There’s no shortage of books that aim to teach kids about money, and many personal finance titles for adults have religious underpinnings. Christian publisher Sparkhouse Family is betting on the marriage of those segments with a new children’s series called Generous Kids that combines money lessons with moral teachings. It launches in August 2018.

The first three titles—Mine!, It’s Not Fair!, and The Wrong Shoes, all written by Caryn Rivadeneira, whose books include 2014’s Broke—cover topics appropriate for children ages two to eight. Andrew DeYoung, director of product development at Sparkhouse and the editor of the series, says that each book offers two components: a financial lesson in, for example, budgeting and saving, and a deeper philosophical and emotional discussion of money, such as how sharing creates community and the ways money may be used to make the world a better place.

The books deliver their spiritual content with a “light touch,” DeYoung says. “The themes are based on who we are as a Christian publisher, but we believe they have currency for a wide variety of people.” Each book includes a URL that sends readers to online content that’s more explicitly religious, such as related Bible verses, and the publisher has also produced a Sunday school course centered on the books.

To create the series, Sparkhouse Family partnered with Brightpeak Financial, a division of the faith-based investing company Thrivent Financial.
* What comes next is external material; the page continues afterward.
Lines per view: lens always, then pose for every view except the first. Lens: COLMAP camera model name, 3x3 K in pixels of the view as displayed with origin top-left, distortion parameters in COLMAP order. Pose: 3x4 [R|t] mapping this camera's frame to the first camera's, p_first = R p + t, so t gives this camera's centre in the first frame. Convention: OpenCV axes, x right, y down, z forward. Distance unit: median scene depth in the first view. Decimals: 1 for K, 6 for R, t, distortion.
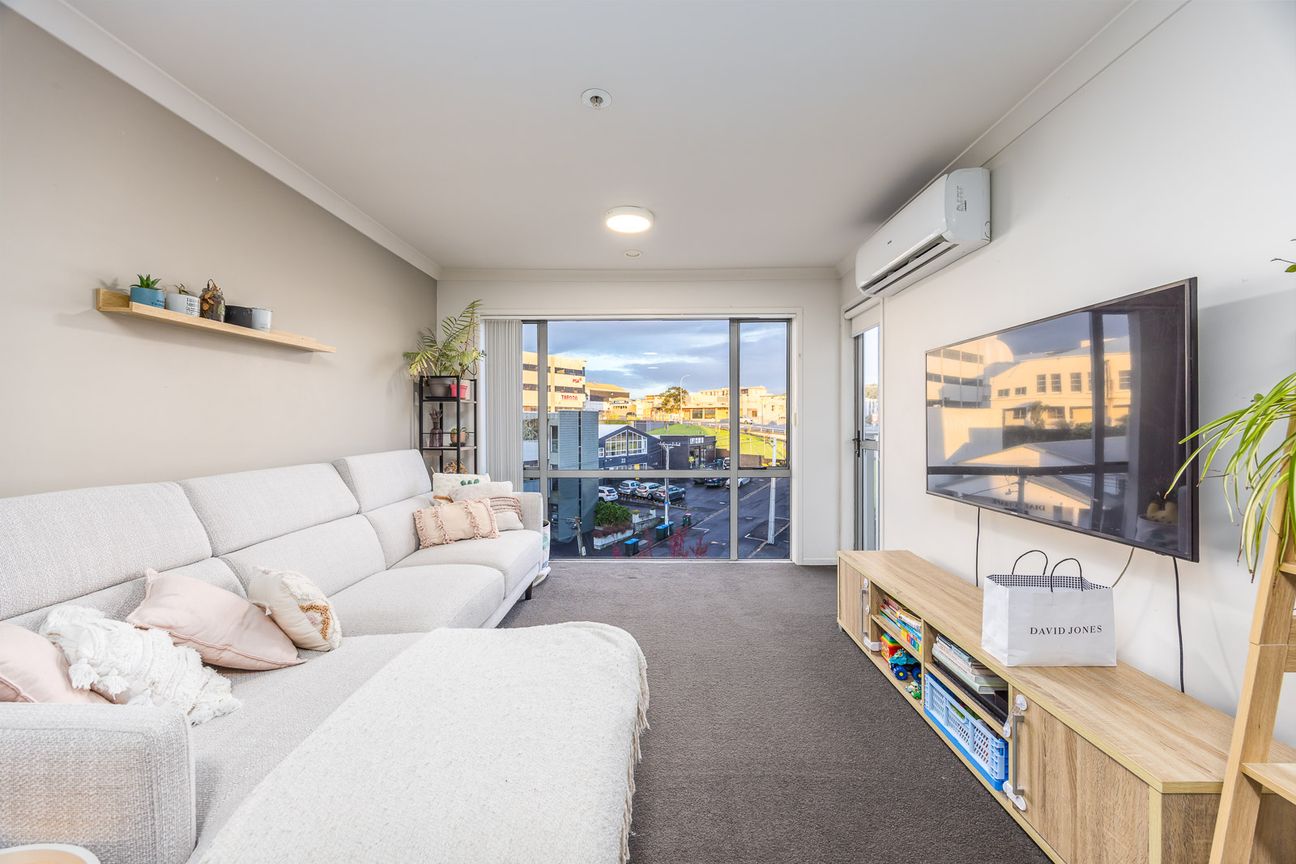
lens RADIAL K [[502.4, 0, 644.9], [0, 502.4, 422.8], [0, 0, 1]] dist [0.000212, 0.000179]
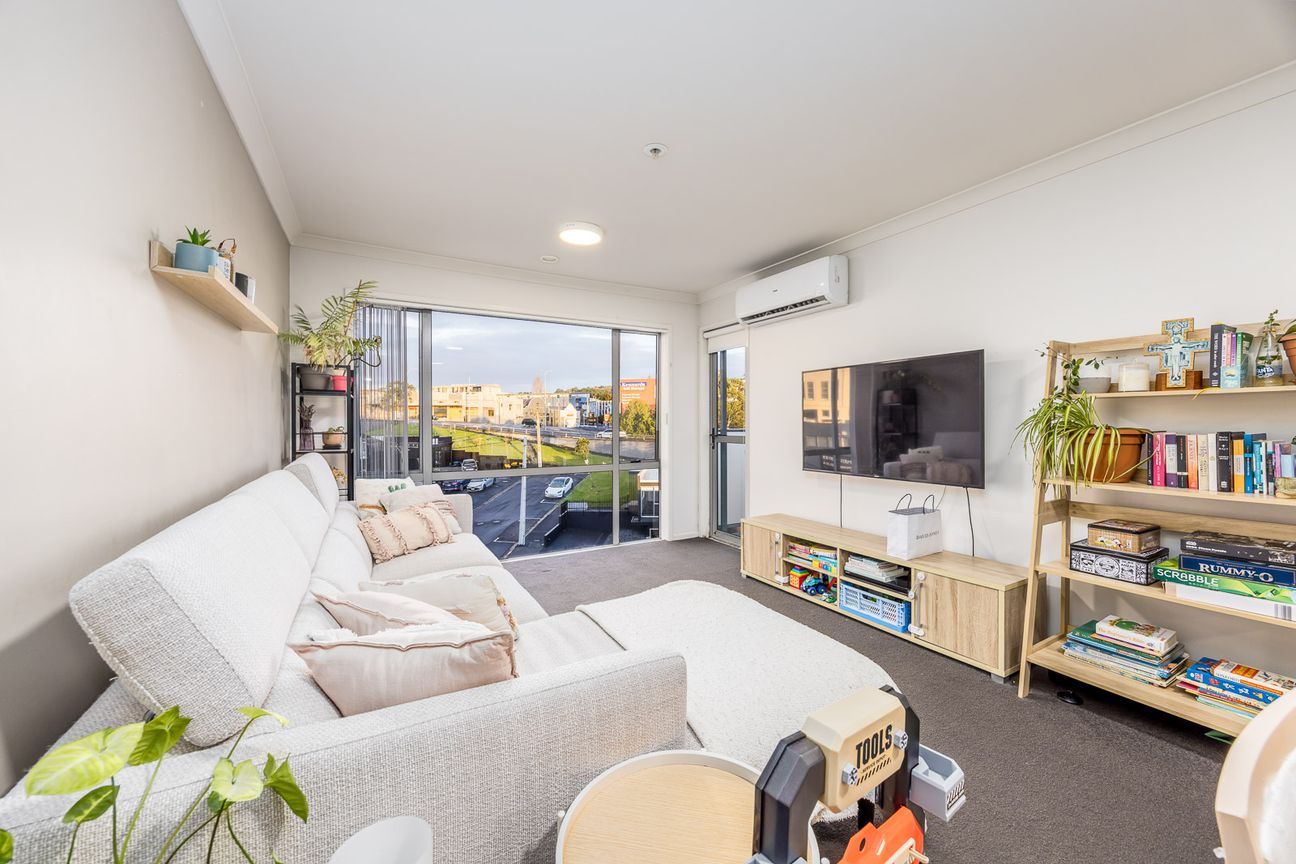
lens RADIAL K [[525.2, 0, 648.5], [0, 525.2, 421.5], [0, 0, 1]] dist [-0.001808, 0.000011]
pose [[0.847193, 0.000327, 0.531285, -0.517091], [0.000572, 0.999999, -0.001527, 0.002795], [-0.531285, 0.001598, 0.847192, -0.035478]]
Brightpeak is serving as a content expert for the cobranded books, advising the publisher on what children are capable of understanding about money and generosity at various ages, for example.
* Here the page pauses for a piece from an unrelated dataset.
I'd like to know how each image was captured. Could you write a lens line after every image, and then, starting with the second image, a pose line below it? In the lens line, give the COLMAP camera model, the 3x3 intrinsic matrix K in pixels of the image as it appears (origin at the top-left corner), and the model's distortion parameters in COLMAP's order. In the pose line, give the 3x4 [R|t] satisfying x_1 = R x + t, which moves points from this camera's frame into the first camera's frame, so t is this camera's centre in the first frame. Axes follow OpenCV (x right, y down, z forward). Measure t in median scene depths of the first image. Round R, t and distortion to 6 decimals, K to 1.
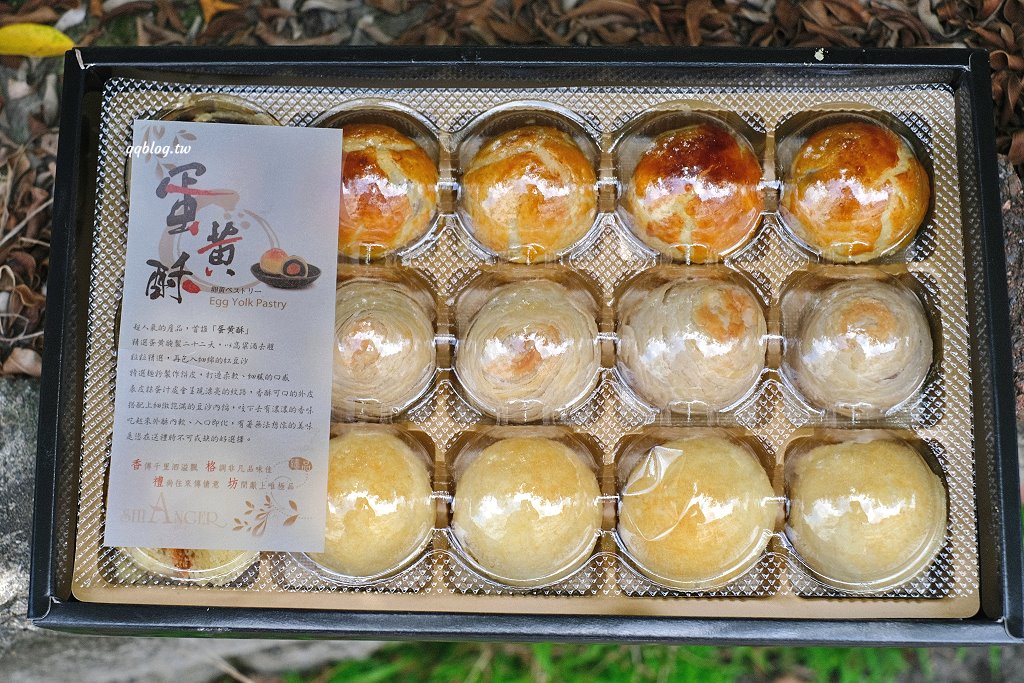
lens RADIAL K [[1576.5, 0, 512.0], [0, 1576.5, 341.5], [0, 0, 1]] dist [-0.200328, 0.017611]
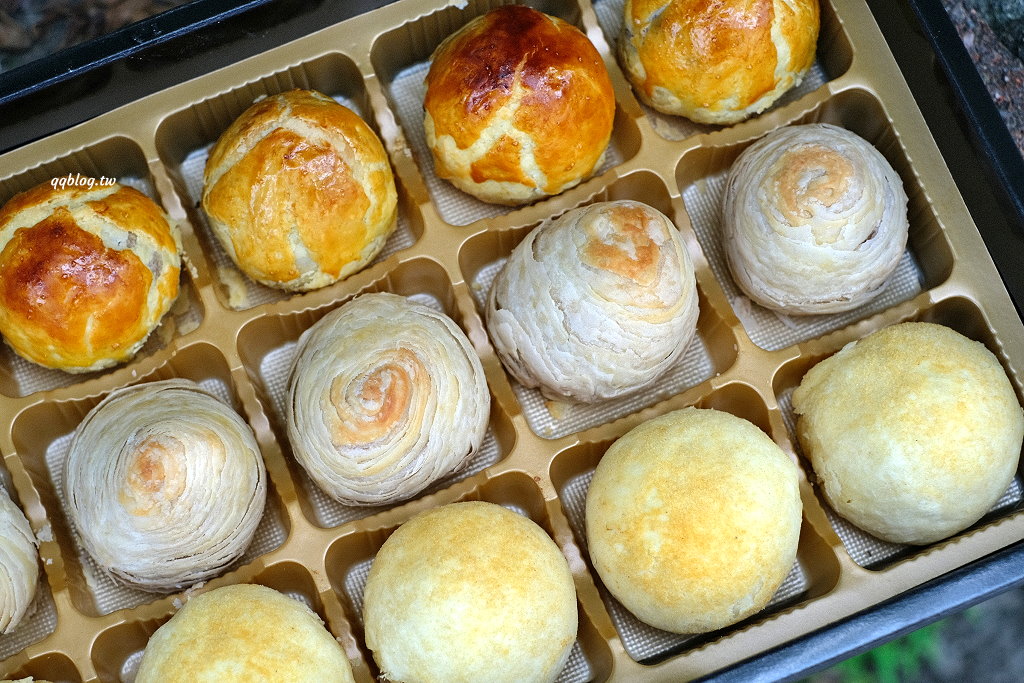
lens RADIAL K [[1576.5, 0, 512.0], [0, 1576.5, 341.5], [0, 0, 1]] dist [-0.200328, 0.017611]
pose [[0.916965, -0.371290, 0.146011, -0.029394], [0.377522, 0.925853, -0.016541, 0.016788], [-0.129043, 0.070290, 0.989145, 0.310243]]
DeYoung differentiates the series from other financial books for children, which tend to focus on saving and spending. “The skill that gets presented is usually math,” he says. “We hope that, whether someone is coming to us via the general market or through the church or Christian trade market, they’ll see hard skills about money but also a deeper approach that gets at a child’s safety, security, contentment, self-worth, and generosity.”